Pasta is such a good canvas for showcasing other ingredients
and one of my favorite quick meal standbys. I always keep some homemade pesto
in the freezer so that I can slap it on some noodles for a nearly instant
dinner, or add in some other ingredients for something a little more exciting
(seen here and here). This recipe takes advantage of the oven-roasted tomatoes
I featured earlier this week, which add a nice texture and sweetness to the
dish. Since I love crunch I also added in some walnuts I had lying around, but
you could really incorporate any leftovers and it would be great. A little
Parmesan cheese never hurts, too.
Pesto Spaghetti with Sundried Tomatoes and Walnuts:
Pesto Spaghetti with Sundried Tomatoes and Walnuts:
- Bring a large pot of water to a boil, season with salt, and cook 1/2 lb. whole-wheat spaghetti* until al dente.
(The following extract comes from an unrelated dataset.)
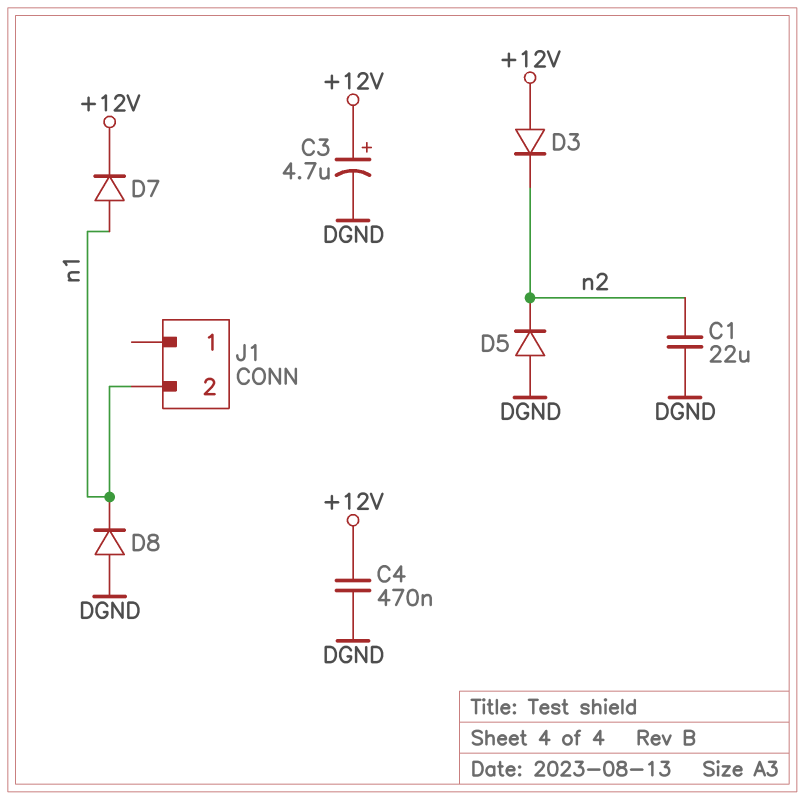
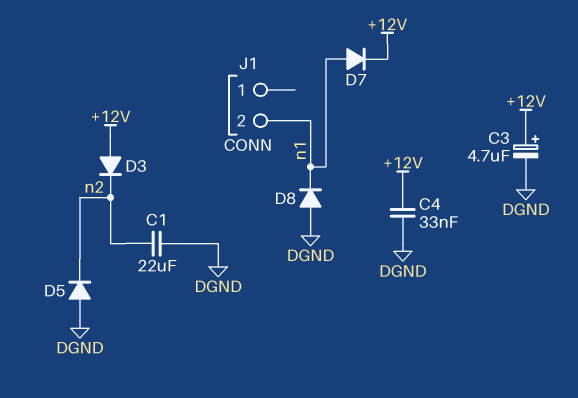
C4: 470nF (+12V, DGND) -> 33nF (+12V, DGND)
- Drain pasta, reserving 1/2 c. pasta cooking liquid, and return to the pot with the heat turned off.
- Add in 1/2 c. fresh pesto, some of the cooking liquid, 8-10 sliced sundried tomatoes, and 1/4 c. toasted walnuts.**
- Toss for a minute or until the pasta gets coated with the sauce, then check for seasoning.
- Divide onto plates and serve.
Serves two
*Or any type and shape of pasta you want.
**To toast nuts, add to a dry hot skillet and cook for 5 minutes, or until lightly golden.